Lower enrollment, budgetary woes haunt Seattle schools at start of school year
Seattle Public Schools welcomed 49,000 students this week – down from more than 52,000 students in 2020 – while planning further discussions over dwindling enrollment and projected budget…
Seattle Public Schools welcomed 49,000 students this week – down from more than 52,000 students in 2020 – while planning further discussions over dwindling enrollment and projected budget deficits.
“Our biggest concern that we see in our enrollment forecast are smaller kindergarten classes,” said the district’s interim superintendent, Fred Podesta, in a Sept. 2 news conference covered by KOMO News.
Although the district wants a minimum of 350 students in each elementary school, several currently operate with fewer than 200 students, Podesta noted.
“As we look to the future – how we get to an ultimate, stable financial plan – we might bring back on the table, do we need to think about some of these very small schools?”
However, proposed school closures have received area pushback even with falling enrollment numbers.
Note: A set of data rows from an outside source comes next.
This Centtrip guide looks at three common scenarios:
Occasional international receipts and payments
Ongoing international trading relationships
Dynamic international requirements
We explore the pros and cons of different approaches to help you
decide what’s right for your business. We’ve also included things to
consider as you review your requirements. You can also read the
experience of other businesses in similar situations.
“We heard loud and clear from the community that the plan we put forth that they weren’t really ready to adopt,” Podesta said, adding the district will not close any schools for the 2025-26 academic year.
The district, which has 63 elementary schools and 11 K-8 schools, balanced its budget for this school year but is facing an $80 million shortfall for future years, according to Podesta.
City’s expiring education levy raises concerns
Taxpayers already bear a hefty burden for the city’s public-education system – paying over $19,000 per student in 2019, according to the Washington Policy Center.
“Even with top-dollar funding, 34% of public school third graders fail in reading; and 35% of seventh graders fail in math,” writes Liv Finne, director emeritus at the think tank’s Center for Education. “In contrast, most of Seattle’s private schools receive less money and provide a better education to children.”
However, the city is considering a renewal of its expiring education Families, Education, Preschool, and Promise (FEPP) Levy, which would raise $1.3 billion in taxes for early learning, childcare and post-secondary preparation programs in the next six years.
“Past FEPP levies have drawn criticism from fiscal watchdogs, including the Washington Policy Center, which stated that the tax did not significantly raise test scores, reduce the achievement gap, increase graduation rates, or make every student college-ready in 2018 when the current levy was on the ballot,” the Center Square reported in June.
The district had also planned to close four elementary schools as a cost-cutting measure but backtracked in a November 2024 school board meeting, according to KUOW Puget Sound Public Radio.
“After much deliberation, reflection, and engagement with our community, it is clear there is no longer a pathway for this approach for the 2025-26 school year,” wrote then-Superintendent Brent Jones at the time. “This decision was not made lightly and reflects the Board and my shared priority: the needs and well-being of our students, families, and community.”